Traditionally, Ember Days days take place on the Wednesday, Friday and Saturday of each Ember week. Why is Thursday missing? Why are there only three days of penance and prayer in the second half of the week instead of four? One conjecture is that early Christians wanted to set themselves apart consciously from Jewish fast days. The relationship of the early Christianity to its Jewish roots and traditions is quite ambivalent. Some things were taken over unproblematically, for example the seven-day week. Others were deliberately changed: no longer is the weekly holiday the Sabbath, the Creator's day of rest, but rather Sunday as the day of resurrection, the start of the new creation. The Jews, especially the Pharisees, kept two fast days in the week: Tuesday and Thursday. The Christians kept the tradition of two fast days but moved them to Wednesday and Friday as the days when the Lord was betrayed and died on the cross.

Unreflective or even unchanged adoption of Jewish customs was considered reprehensible "Judaizing" by the early Christians, who often saw themselves threatened by syncretistic currents (and not only in Palestine). It is quite possible that they therefore consciously avoided Thursday as a fast day and, on the other hand, gladly turned the Sabbath or Saturday from a feast day into a fast day. Such inter-denominational quarrels are familiar: even in the 1950s, in mixed-denominational areas of Germany, Catholics liked to hang up laundry demonstratively in the garden on Reformation Day, while Protestants took their carpets outdoors to beat them on Corpus Christi. Resourceful minds always knew how to find productive solutions to such problems: How does the pious Jew turn the Sabbath into a holiday if he is not allowed to light a fire in the kitchen and also finds himself hindered by many other regulations? Well -- for that there is the Shabbos goy, a Christian from the neighborhood who comes into the house for a small fee or three eggs and does there with a good conscience all that the housewife is not allowed to do. The very pious on both sides also objected to this... 

Be that as it may, Thursday is missing in the series of Ember Days. In the traditional liturgy, the Masses of Ember Days in Advent are characterized by an extraordinary richness of readings and chants -- especially Ember Saturday. While Wednesday has only two readings in addition to the Gospel, this Saturday has no less than 6 additional readings. Thus, in terms of the number of readings, this day is second only to Easter with 12 readings. According to Rupert von Deutz, there seem to have been originally 12 on the Saturday of Ember Days in Advent, of which, however, already in his time only 6 were read. In addition, the Saturday Ember Days -- and especially the one in Advent -- were preferred days for the conferral of Holy Orders in the Roman Church since ancient times.

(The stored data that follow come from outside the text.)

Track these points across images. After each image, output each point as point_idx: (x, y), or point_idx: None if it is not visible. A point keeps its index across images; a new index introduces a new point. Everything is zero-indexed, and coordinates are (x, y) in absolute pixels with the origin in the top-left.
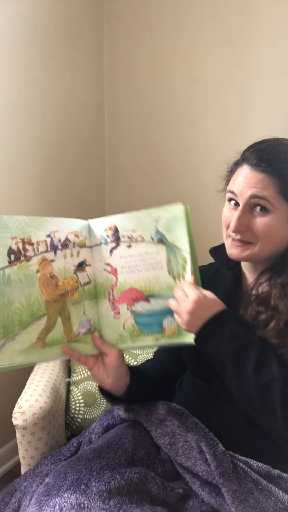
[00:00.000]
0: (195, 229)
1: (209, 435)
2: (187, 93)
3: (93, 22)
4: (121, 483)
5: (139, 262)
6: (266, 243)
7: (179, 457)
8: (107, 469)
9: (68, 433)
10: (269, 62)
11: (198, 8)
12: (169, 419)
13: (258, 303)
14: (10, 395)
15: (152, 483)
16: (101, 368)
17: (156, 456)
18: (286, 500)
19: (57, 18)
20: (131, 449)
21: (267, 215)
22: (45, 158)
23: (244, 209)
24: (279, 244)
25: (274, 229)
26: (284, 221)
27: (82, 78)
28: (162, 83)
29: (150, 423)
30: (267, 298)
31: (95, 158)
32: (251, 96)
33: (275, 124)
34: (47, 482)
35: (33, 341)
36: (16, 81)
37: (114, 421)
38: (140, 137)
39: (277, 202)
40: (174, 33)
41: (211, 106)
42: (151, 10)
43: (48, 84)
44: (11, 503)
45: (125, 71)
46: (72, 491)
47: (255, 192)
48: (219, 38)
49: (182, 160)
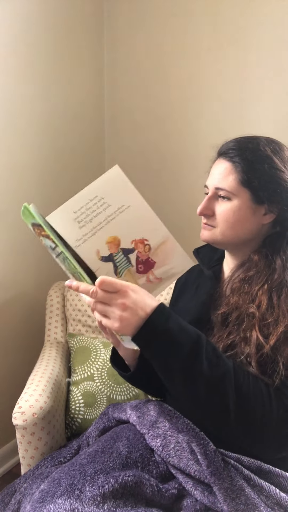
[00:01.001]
0: (195, 229)
1: (200, 434)
2: (187, 92)
3: (93, 21)
4: (115, 486)
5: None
6: (225, 226)
7: (172, 458)
8: (101, 473)
9: (68, 433)
10: (269, 61)
11: (198, 7)
12: (161, 420)
13: (226, 303)
14: (10, 395)
15: (146, 485)
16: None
17: (151, 458)
18: (277, 495)
19: (57, 17)
20: (125, 452)
21: (228, 202)
22: (45, 158)
23: (209, 196)
24: (240, 230)
25: (233, 214)
26: (245, 208)
27: (82, 78)
28: (162, 82)
29: (143, 425)
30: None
31: (95, 159)
32: (251, 95)
33: (275, 123)
34: (42, 489)
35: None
36: (15, 80)
37: (109, 424)
38: (140, 137)
39: (237, 190)
40: (174, 32)
41: (211, 106)
42: (151, 10)
43: (48, 83)
44: (11, 504)
45: (125, 70)
46: (66, 497)
47: (216, 184)
48: (219, 37)
49: (182, 160)
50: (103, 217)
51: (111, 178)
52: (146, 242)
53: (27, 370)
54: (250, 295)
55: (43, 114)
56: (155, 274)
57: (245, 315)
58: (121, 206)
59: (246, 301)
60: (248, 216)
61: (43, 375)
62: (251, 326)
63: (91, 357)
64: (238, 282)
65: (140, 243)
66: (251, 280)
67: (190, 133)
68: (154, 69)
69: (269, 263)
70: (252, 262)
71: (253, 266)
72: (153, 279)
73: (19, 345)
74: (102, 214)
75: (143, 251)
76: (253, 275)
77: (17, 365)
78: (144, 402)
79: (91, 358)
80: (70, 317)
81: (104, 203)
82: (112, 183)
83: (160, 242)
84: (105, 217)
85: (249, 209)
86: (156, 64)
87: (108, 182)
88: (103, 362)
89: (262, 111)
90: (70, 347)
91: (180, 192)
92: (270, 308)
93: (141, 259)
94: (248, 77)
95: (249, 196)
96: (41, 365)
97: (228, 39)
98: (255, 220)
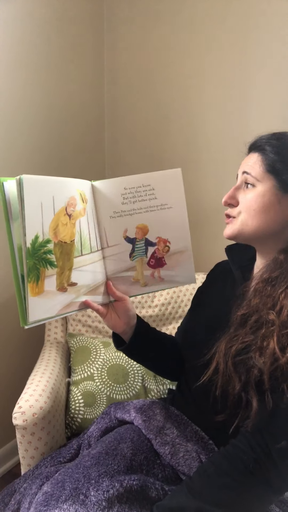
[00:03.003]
0: (195, 229)
1: (209, 445)
2: (187, 92)
3: (93, 21)
4: (120, 491)
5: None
6: (247, 215)
7: (181, 467)
8: (106, 476)
9: (68, 433)
10: (269, 60)
11: (198, 7)
12: (168, 427)
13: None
14: (10, 395)
15: (152, 489)
16: (113, 314)
17: (156, 461)
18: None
19: (57, 17)
20: (129, 455)
21: (253, 189)
22: (45, 158)
23: (237, 185)
24: (263, 220)
25: (256, 200)
26: (270, 195)
27: (82, 77)
28: (162, 81)
29: (149, 430)
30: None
31: (95, 159)
32: (251, 94)
33: (275, 122)
34: (46, 491)
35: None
36: (15, 81)
37: (111, 424)
38: (140, 137)
39: (262, 176)
40: (174, 32)
41: (211, 105)
42: (151, 10)
43: (48, 83)
44: (11, 505)
45: (125, 70)
46: (71, 502)
47: (244, 168)
48: (220, 37)
49: (182, 159)
50: (146, 205)
51: (170, 177)
52: (167, 244)
53: (27, 370)
54: (272, 298)
55: (43, 114)
56: (160, 273)
57: (264, 320)
58: (165, 204)
59: (267, 305)
60: (273, 204)
61: (43, 375)
62: (269, 333)
63: (91, 357)
64: (261, 282)
65: (163, 242)
66: (274, 281)
67: (190, 133)
68: (154, 69)
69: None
70: (277, 262)
71: (278, 267)
72: (157, 277)
73: (19, 345)
74: (146, 202)
75: (162, 250)
76: (277, 276)
77: (17, 365)
78: (149, 404)
79: (91, 358)
80: (70, 317)
81: (152, 194)
82: (168, 181)
83: (179, 249)
84: (147, 206)
85: (274, 196)
86: (156, 64)
87: (165, 178)
88: (103, 362)
89: (263, 111)
90: (70, 347)
91: None
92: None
93: (156, 255)
94: (248, 76)
95: (275, 183)
96: (41, 365)
97: (229, 39)
98: (280, 210)
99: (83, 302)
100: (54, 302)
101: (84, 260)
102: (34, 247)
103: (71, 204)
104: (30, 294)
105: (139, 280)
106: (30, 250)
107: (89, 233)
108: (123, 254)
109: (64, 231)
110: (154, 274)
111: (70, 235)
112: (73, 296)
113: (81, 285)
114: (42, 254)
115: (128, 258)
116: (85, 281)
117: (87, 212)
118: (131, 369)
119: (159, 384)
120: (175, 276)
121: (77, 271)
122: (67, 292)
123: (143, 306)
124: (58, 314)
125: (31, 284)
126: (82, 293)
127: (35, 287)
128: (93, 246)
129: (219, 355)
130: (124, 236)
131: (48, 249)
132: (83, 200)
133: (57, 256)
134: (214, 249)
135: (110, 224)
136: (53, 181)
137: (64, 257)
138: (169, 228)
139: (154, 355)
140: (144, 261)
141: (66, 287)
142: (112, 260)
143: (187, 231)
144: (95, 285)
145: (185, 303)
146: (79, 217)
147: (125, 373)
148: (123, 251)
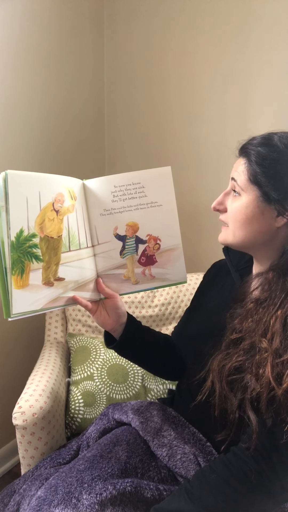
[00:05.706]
0: (195, 229)
1: (206, 447)
2: (187, 92)
3: (93, 21)
4: (113, 493)
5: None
6: (235, 226)
7: (178, 469)
8: (99, 480)
9: (68, 433)
10: (269, 60)
11: (198, 7)
12: (165, 428)
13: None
14: (10, 395)
15: (146, 489)
16: (102, 311)
17: (151, 463)
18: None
19: (58, 17)
20: (124, 457)
21: (238, 198)
22: (45, 158)
23: (226, 191)
24: (249, 231)
25: (240, 211)
26: (253, 206)
27: (82, 77)
28: (162, 82)
29: (146, 432)
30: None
31: (95, 158)
32: (251, 94)
33: (274, 122)
34: (39, 496)
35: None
36: (15, 81)
37: (109, 425)
38: (140, 137)
39: (246, 186)
40: (174, 32)
41: (211, 105)
42: (151, 10)
43: (48, 83)
44: (10, 505)
45: (125, 70)
46: (63, 506)
47: (233, 174)
48: (219, 36)
49: (182, 159)
50: (136, 203)
51: (160, 174)
52: (158, 241)
53: (27, 370)
54: (263, 324)
55: (43, 114)
56: (151, 271)
57: (257, 347)
58: (155, 201)
59: (259, 332)
60: (256, 216)
61: (43, 375)
62: (263, 360)
63: (91, 357)
64: (252, 303)
65: (153, 239)
66: (265, 303)
67: (190, 133)
68: (154, 69)
69: (285, 283)
70: (267, 280)
71: (267, 288)
72: (148, 275)
73: (19, 345)
74: (136, 200)
75: (152, 247)
76: (267, 298)
77: (17, 365)
78: (146, 405)
79: (91, 358)
80: (70, 317)
81: (142, 191)
82: (158, 179)
83: (169, 247)
84: (137, 204)
85: (257, 208)
86: (156, 64)
87: (155, 176)
88: (103, 362)
89: (263, 111)
90: (70, 347)
91: (180, 192)
92: (284, 342)
93: (147, 253)
94: (248, 75)
95: (258, 194)
96: (41, 365)
97: (229, 38)
98: (264, 221)
99: (71, 297)
100: (39, 296)
101: (72, 256)
102: (19, 240)
103: (59, 200)
104: (14, 286)
105: (130, 277)
106: (14, 243)
107: (78, 229)
108: (113, 252)
109: (51, 226)
110: (145, 272)
111: (57, 230)
112: (60, 291)
113: (69, 280)
114: (27, 248)
115: (119, 255)
116: (73, 277)
117: (76, 209)
118: (131, 369)
119: (159, 384)
120: (166, 273)
121: (65, 266)
122: (54, 287)
123: (143, 306)
124: (43, 308)
125: (15, 277)
126: (70, 289)
127: (19, 280)
128: (82, 243)
129: (213, 375)
130: (115, 233)
131: (33, 243)
132: (72, 197)
133: (43, 250)
134: (211, 249)
135: (101, 221)
136: (39, 177)
137: (50, 252)
138: (160, 225)
139: (147, 354)
140: (134, 258)
141: (52, 281)
142: (103, 258)
143: (177, 229)
144: (84, 281)
145: (185, 303)
146: (67, 213)
147: (125, 373)
148: (114, 248)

However, where the liturgy is celebrated according to the traditional Missal, two different traditions now compete with each other on the Ember Saturday of Advent: in addition to the actual Ember Day Mass, there is also the Mass of the Blessed Mother celebrated as the Rorate Mass, which is often preferred: both because only in the rarest cases is it possible to celebrate the original Ember Day Mass as an ordination Mass, in accordance with its structure, and because the Rorate Mass, celebrated before dawn only by candlelight, represents for many faithful an emotional highlight of the Church year.

There is nothing to be said against this. However, there is also a loss incurred: of all the Advent Masses, the Mass of Ember Saturday in Advent is the one that most strongly expresses the expectation of the Lord. It is perhaps the most deeply rooted of all liturgies in the tradition of the chosen people.